Semantic type vs. contextual role • Mr Woods sentenced Bailey to seven years | life imprisonment PATTERN:[[Human 1]] sentence [[Human 2]] {to [[Time Period | Punishment]]} • Semantic type: [[Human]] • Contextual roles: [[Human 1 = Judge]], [[Human 2 = Convicted Criminal]], seven years [Time Period = Punishment in jail]] • Semantic type is an intrinsic semantic property of a lexical item. • Contextual role is extrinsic; the meaning is imposed (activated, selected) by the context in which the word is used.
Exploitations • People don’t just say the same thing, using the same words repeatedly. • They also exploit normal usage in order to say new things, or in order to say old things in new and interesting ways. • Exploitations include: 1) anomalous arguments; metaphor and other figures of speech, 2) ellipsis, word creation. • Exploitations are a form of linguistic creativity.

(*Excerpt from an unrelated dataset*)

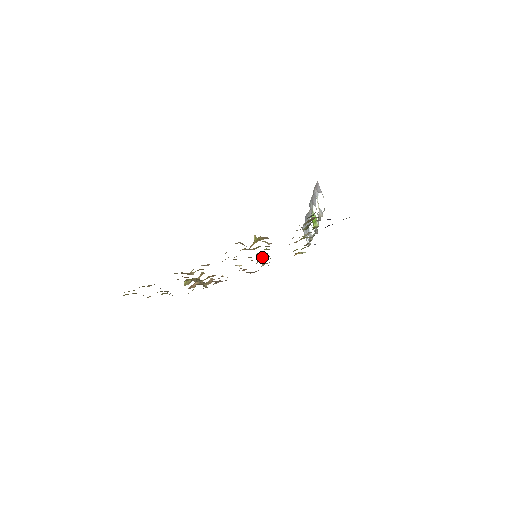
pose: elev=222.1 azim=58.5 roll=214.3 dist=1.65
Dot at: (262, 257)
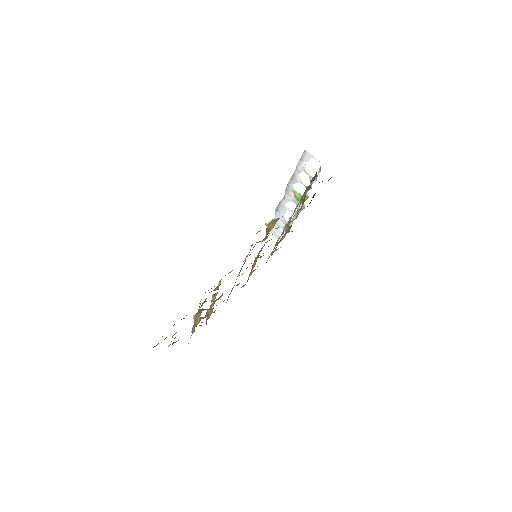
Dot at: (257, 258)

Exploitation type 1: Anomalous arguments • A rally driver urging his car through the forest • Normally, you urge someone (e.g. a politician) to do something OR you urge a horse (not a car) in a certain direction
Exploitation type 2: Metaphor • The uninspiring, fragment-bearing wind that blows through much of Eliot's poetry
Norms and exploitations • We need a theory (and a procedure) that distinguishes the normal, conventional, idiomatic phraseology of each word from exploitations of those phraseological norms.

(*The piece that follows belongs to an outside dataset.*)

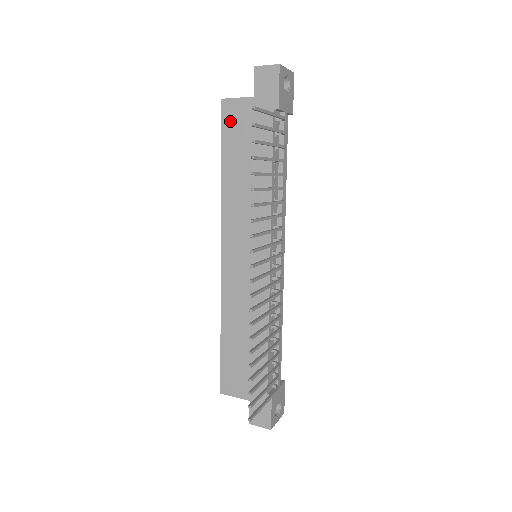
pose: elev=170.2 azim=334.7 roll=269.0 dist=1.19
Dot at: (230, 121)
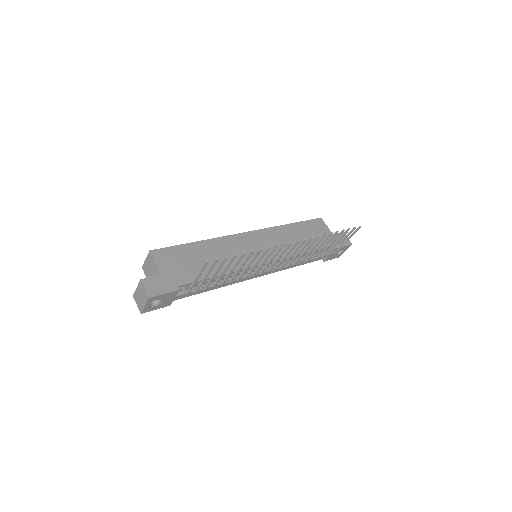
Dot at: (316, 224)
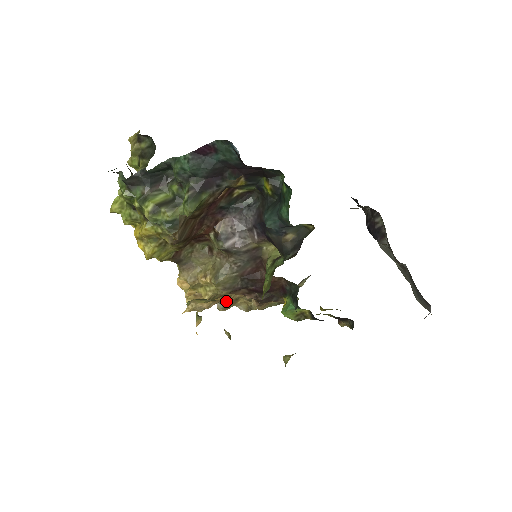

The biggest challenges currently facing CPA • Finding quick, efficient, reliable, automatic or semi-automatic ways of populating the lexical sets. • Distinguishing patterns from “the general much of goings on”. • Predicting patterns by computational analysis of data, for verbs not yet analysed. • Dealing with freshly created metaphors and other exploitations.
How is CPA different from FrameNet? CPA: • finds syntagmatic criteria (patterns) for distinguishing different meanings of polysemous words, in a “semantically shallow” way; • proceeds word by word; • When a verb has been analysed, the patterns are ready for use. FrameNet: • proceeds frame by frame, not word by word; • analyses situations in terms of frame elements; • does not explicitly study meaning differences of polysemous words; • does not analyse corpus data systematically, but goes fishing in corpora for examples in support of hypotheses; • has no established inventory of frames; • has no criteria for completeness of a lexical entry.
Goals of CPA • To create an inventory of semantically motivated syntagmatic patterns, so as to reduce the ‘lexical entropy’ of each word. • A benchmark for assigning meaning to patterns in previously unseen, untagged text • To develop procedures for populating lexical sets by computational cluster analysis of text corpora. • To collect evidence for the principles that govern the exploitations of norms.